Compliance with the Health-care Insurance Portability and Accountability Act, or HIPAA, also was high on the agenda of show attendees, particularly compliance with privacy rules looming in April. In the survey, HIPAA ranked second behind patient safety as a top priority.

Another key survey finding was that health-care organizations' use of ASPs could double over the next two years. David Koretz, CEO of BlueTie, a Rochester, N.Y.-based provider of hosted e-mail and collaboration applications, said the company had 200 visitors to its booth in a few hours. "It's been phenomenal," he said.

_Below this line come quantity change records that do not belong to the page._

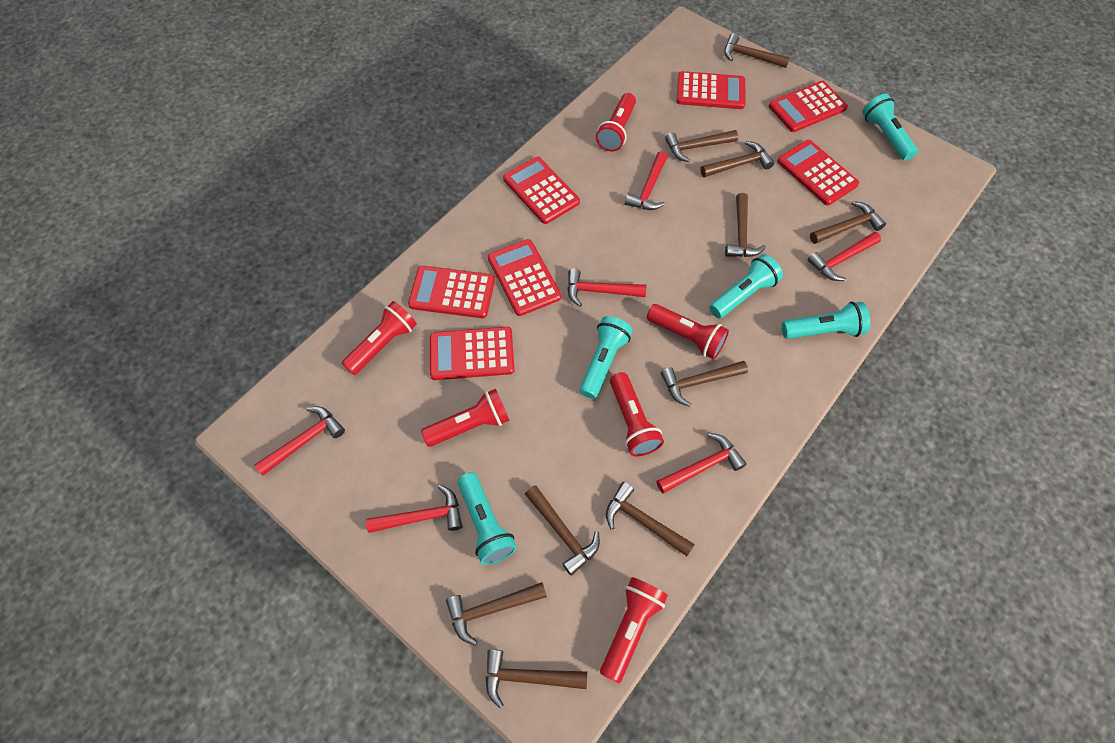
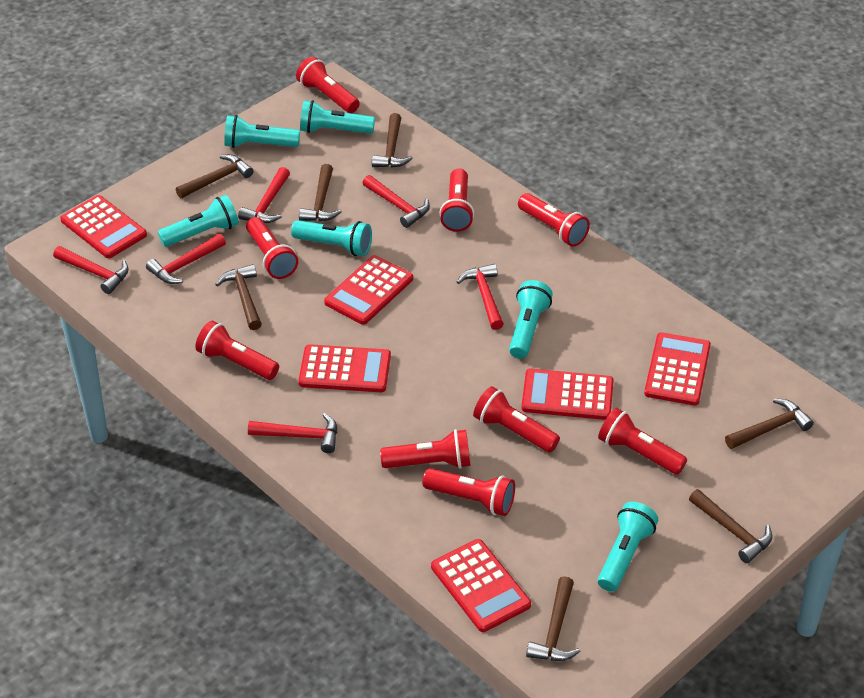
brown hammer: [446,582,547,645] [486,649,587,708] [525,485,600,576] [606,482,694,556] [661,361,748,407] [665,130,738,162] [700,141,774,178] [724,33,790,68] [725,193,766,257] [810,201,886,244] = 10 -> [176,154,254,198] [215,264,262,330] [299,164,342,221] [372,113,413,168] [526,576,581,661] [689,489,772,563] [725,399,814,449] = 7
red calculator: [408,266,495,318] [430,327,514,380] [488,239,561,316] [503,157,580,224] [677,71,746,109] [769,81,848,132] [777,140,859,206] = 7 -> [60,195,147,258] [299,344,391,392] [324,255,413,325] [431,539,531,632] [521,369,614,420] [644,332,711,406] = 6
red flashlight: [342,301,417,375] [421,389,510,447] [596,93,636,151] [600,577,668,684] [610,372,664,456] [647,304,729,360] = 6 -> [195,321,279,380] [246,217,298,279] [296,57,360,113] [380,429,471,469] [422,468,515,516] [439,168,474,232] [473,386,560,453] [518,193,590,247] [598,408,687,475] = 9
turquoise flashlight: [458,472,517,565] [579,316,633,399] [709,254,783,318] [782,302,870,339] [862,94,918,161] = 5 -> [158,195,239,247] [224,115,300,148] [291,220,372,256] [300,100,375,134] [509,280,553,359] [598,502,658,592] = 6

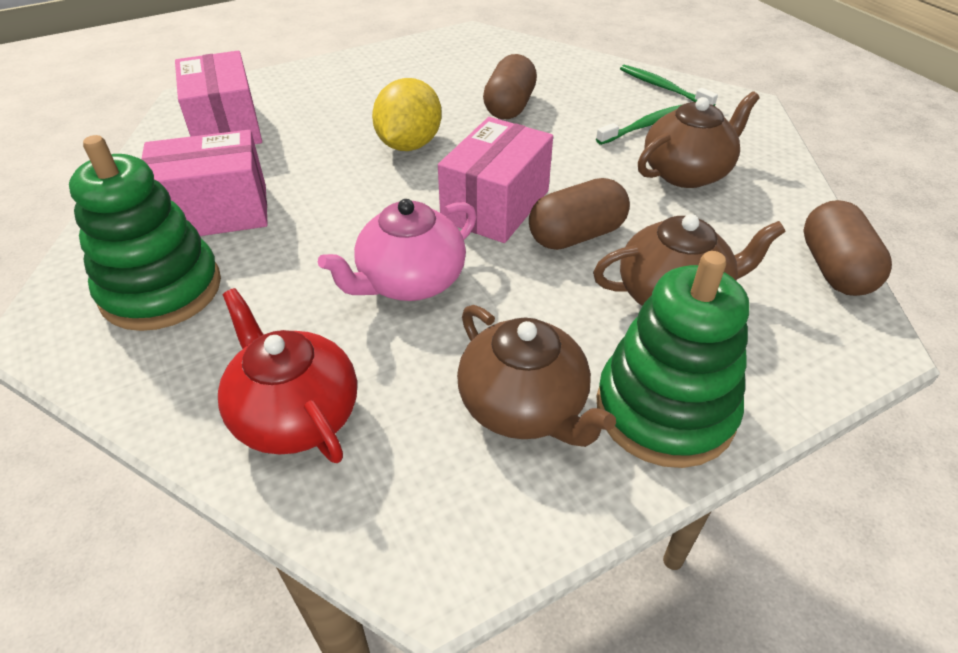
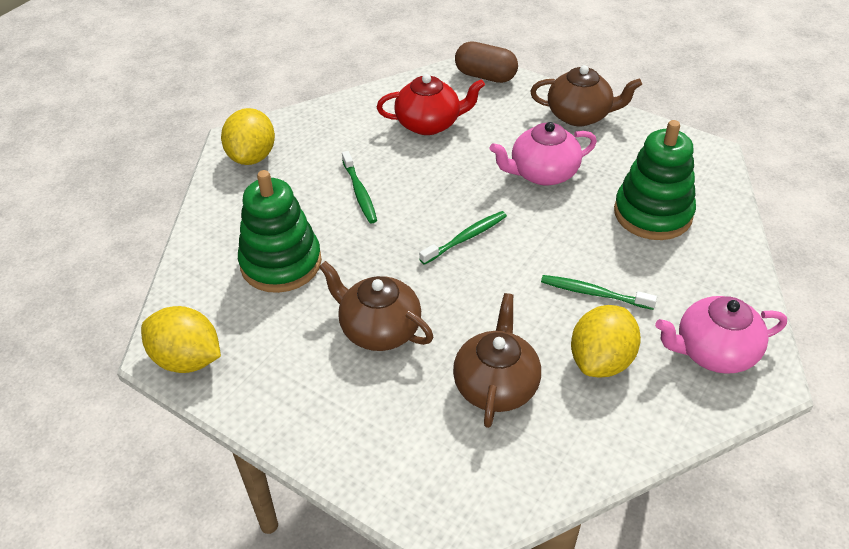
brown capsule: [483,54,537,119] [529,178,630,250] [803,200,892,296] = 3 -> [455,41,518,83] = 1
green toothbrush: [596,104,683,145] [620,65,718,106] = 2 -> [342,151,377,223] [419,211,507,265] [541,275,657,310] = 3
pink box: [141,130,268,236] [175,51,262,144] [438,117,553,243] = 3 -> none = 0
pink teapot: [318,199,477,301] = 1 -> [490,122,597,186] [655,296,787,374] = 2
yellow lemon: [372,78,442,151] = 1 -> [141,306,221,373] [221,108,275,165] [571,305,641,377] = 3

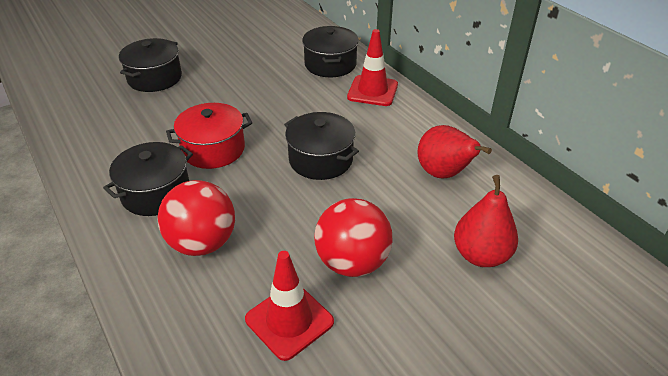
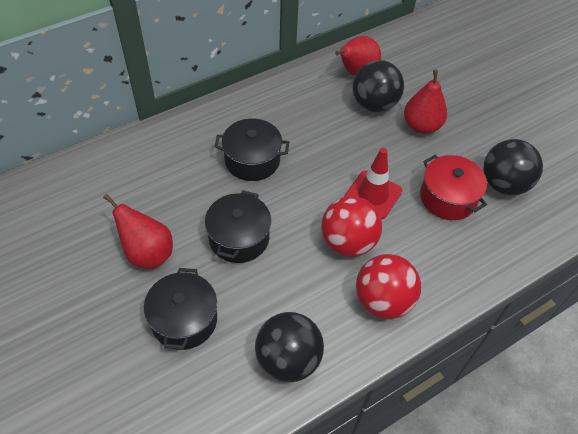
black ball: none = 0 -> [255,312,324,382] [353,60,404,112] [484,139,543,195] = 3
black pot: [103,142,193,216] [119,38,182,92] [284,112,359,180] [302,26,359,77] = 4 -> [144,268,217,350] [205,190,271,263] [214,118,289,181] = 3
red pear: [417,125,492,178] [454,175,518,267] = 2 -> [103,194,173,269] [335,36,381,76] [404,70,447,134] = 3
red traffic cone: [245,251,334,361] [347,29,398,106] = 2 -> [344,148,402,219] = 1

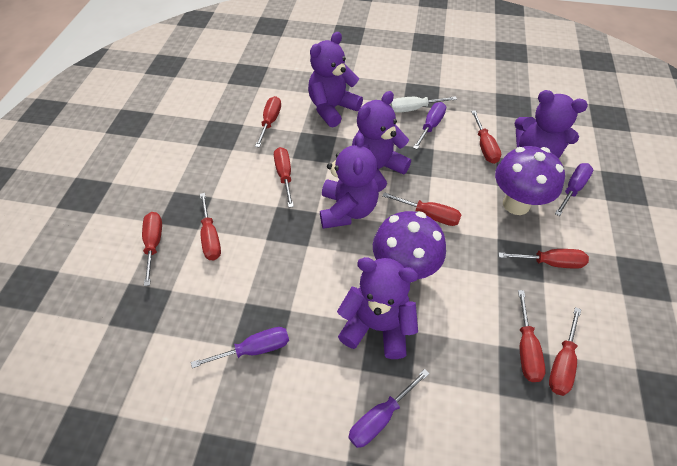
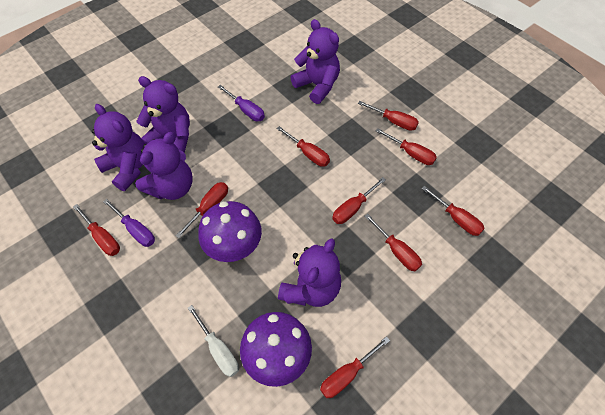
purple screwdriver: [191,327,289,368] [348,369,429,448] [413,102,446,149] [555,163,593,216] = 4 -> [103,199,155,247] [218,85,265,121] = 2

Health care has become BlueTie's largest vertical over the last six months because BlueTie can offer e-mail service that's compliant with HIPAA privacy rules, Koretz said. "It's the highway to getting instant compliance," he said.

Similarly, Cambridge Computer Services attended the show to drum up business in the health-care market, where HIPAA is driving demand for imaging, archival and disaster-recovery solutions. "It's a good market in that they all have HIPAA compliance issues that they are up against," said Jacob Farmer, CTO for the Boston-based storage integrator.

However, health-care applications vendors and integrators exhibiting at the show proved to be better potential customers for Cambridge than the end-user attendees, Farmer said, adding that end users were primarily seeking turnkey solutions.

Ed Turetzky, an open systems information consultant for Mainline Information Systems, Tallahassee, Fla., agreed. "Most of the end users here are looking more for an applications solution," Turetzky said. "We're using [the show] as a way to make partnerships with other software vendors. From our perspective, we're doing fine."